## PROBLEM DETAILS
What you return should match the data below exactly, line for line.

## EXTRACTED MATERIAL
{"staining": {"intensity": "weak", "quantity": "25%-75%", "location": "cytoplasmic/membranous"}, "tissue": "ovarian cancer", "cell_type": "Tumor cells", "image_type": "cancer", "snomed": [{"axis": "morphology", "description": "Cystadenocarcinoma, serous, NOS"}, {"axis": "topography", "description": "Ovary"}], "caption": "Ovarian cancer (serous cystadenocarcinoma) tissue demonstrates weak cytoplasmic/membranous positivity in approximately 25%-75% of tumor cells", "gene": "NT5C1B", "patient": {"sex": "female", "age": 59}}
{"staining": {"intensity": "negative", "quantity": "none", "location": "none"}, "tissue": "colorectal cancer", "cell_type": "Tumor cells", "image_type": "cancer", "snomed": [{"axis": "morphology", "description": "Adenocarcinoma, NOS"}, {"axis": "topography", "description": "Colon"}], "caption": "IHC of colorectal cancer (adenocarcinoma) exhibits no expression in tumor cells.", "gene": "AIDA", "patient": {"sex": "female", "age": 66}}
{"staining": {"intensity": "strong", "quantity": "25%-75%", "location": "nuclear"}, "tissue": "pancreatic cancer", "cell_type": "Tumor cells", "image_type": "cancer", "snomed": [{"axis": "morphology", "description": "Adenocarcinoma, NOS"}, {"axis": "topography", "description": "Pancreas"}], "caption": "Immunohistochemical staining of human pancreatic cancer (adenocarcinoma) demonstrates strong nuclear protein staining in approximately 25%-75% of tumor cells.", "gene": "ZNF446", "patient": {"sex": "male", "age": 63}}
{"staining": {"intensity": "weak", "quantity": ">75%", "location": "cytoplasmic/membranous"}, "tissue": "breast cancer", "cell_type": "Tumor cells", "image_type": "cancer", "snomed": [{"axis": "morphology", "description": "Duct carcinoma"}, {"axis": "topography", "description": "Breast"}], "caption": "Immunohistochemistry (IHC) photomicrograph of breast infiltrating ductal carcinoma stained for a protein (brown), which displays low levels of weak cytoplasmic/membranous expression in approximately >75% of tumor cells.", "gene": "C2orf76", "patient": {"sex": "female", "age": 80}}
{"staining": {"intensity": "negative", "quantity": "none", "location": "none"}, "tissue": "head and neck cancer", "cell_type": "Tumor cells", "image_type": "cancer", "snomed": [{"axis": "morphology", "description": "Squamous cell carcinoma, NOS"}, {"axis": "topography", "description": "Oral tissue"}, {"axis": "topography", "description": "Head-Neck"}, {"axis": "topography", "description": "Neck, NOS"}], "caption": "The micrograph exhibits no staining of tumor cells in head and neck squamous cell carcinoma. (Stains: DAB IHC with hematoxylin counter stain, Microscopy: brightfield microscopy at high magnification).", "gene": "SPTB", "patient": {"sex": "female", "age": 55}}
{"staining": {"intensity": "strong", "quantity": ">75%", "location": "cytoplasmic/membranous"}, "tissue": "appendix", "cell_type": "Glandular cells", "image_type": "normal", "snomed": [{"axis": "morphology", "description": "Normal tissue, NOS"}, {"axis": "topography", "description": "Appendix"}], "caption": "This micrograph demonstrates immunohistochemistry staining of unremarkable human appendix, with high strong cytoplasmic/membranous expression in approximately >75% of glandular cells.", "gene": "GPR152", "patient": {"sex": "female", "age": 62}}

## RESPONSE AREA
{"staining": {"intensity": "weak", "quantity": "25%-75%", "location": "cytoplasmic/membranous"}, "tissue": "ovarian cancer", "cell_type": "Tumor cells", "image_type": "cancer", "snomed": [{"axis": "morphology", "description": "Cystadenocarcinoma, serous, NOS"}, {"axis": "topography", "description": "Ovary"}], "caption": "Ovarian cancer (serous cystadenocarcinoma) tissue demonstrates weak cytoplasmic/membranous positivity in approximately 25%-75% of tumor cells", "gene": "NT5C1B", "patient": {"sex": "female", "age": 59}}
{"staining": {"intensity": "negative", "quantity": "none", "location": "none"}, "tissue": "colorectal cancer", "cell_type": "Tumor cells", "image_type": "cancer", "snomed": [{"axis": "morphology", "description": "Adenocarcinoma, NOS"}, {"axis": "topography", "description": "Colon"}], "caption": "IHC of colorectal cancer (adenocarcinoma) exhibits no expression in tumor cells.", "gene": "AIDA", "patient": {"sex": "female", "age": 66}}
{"staining": {"intensity": "strong", "quantity": "25%-75%", "location": "nuclear"}, "tissue": "pancreatic cancer", "cell_type": "Tumor cells", "image_type": "cancer", "snomed": [{"axis": "morphology", "description": "Adenocarcinoma, NOS"}, {"axis": "topography", "description": "Pancreas"}], "caption": "Immunohistochemical staining of human pancreatic cancer (adenocarcinoma) demonstrates strong nuclear protein staining in approximately 25%-75% of tumor cells.", "gene": "ZNF446", "patient": {"sex": "male", "age": 63}}
{"staining": {"intensity": "weak", "quantity": ">75%", "location": "cytoplasmic/membranous"}, "tissue": "breast cancer", "cell_type": "Tumor cells", "image_type": "cancer", "snomed": [{"axis": "morphology", "description": "Duct carcinoma"}, {"axis": "topography", "description": "Breast"}], "caption": "Immunohistochemistry (IHC) photomicrograph of breast infiltrating ductal carcinoma stained for a protein (brown), which displays low levels of weak cytoplasmic/membranous expression in approximately >75% of tumor cells.", "gene": "C2orf76", "patient": {"sex": "female", "age": 80}}
{"staining": {"intensity": "negative", "quantity": "none", "location": "none"}, "tissue": "head and neck cancer", "cell_type": "Tumor cells", "image_type": "cancer", "snomed": [{"axis": "morphology", "description": "Squamous cell carcinoma, NOS"}, {"axis": "topography", "description": "Oral tissue"}, {"axis": "topography", "description": "Head-Neck"}, {"axis": "topography", "description": "Neck, NOS"}], "caption": "The micrograph exhibits no staining of tumor cells in head and neck squamous cell carcinoma. (Stains: DAB IHC with hematoxylin counter stain, Microscopy: brightfield microscopy at high magnification).", "gene": "SPTB", "patient": {"sex": "female", "age": 55}}
{"staining": {"intensity": "strong", "quantity": ">75%", "location": "cytoplasmic/membranous"}, "tissue": "appendix", "cell_type": "Glandular cells", "image_type": "normal", "snomed": [{"axis": "morphology", "description": "Normal tissue, NOS"}, {"axis": "topography", "description": "Appendix"}], "caption": "This micrograph demonstrates immunohistochemistry staining of unremarkable human appendix, with high strong cytoplasmic/membranous expression in approximately >75% of glandular cells.", "gene": "GPR152", "patient": {"sex": "female", "age": 62}}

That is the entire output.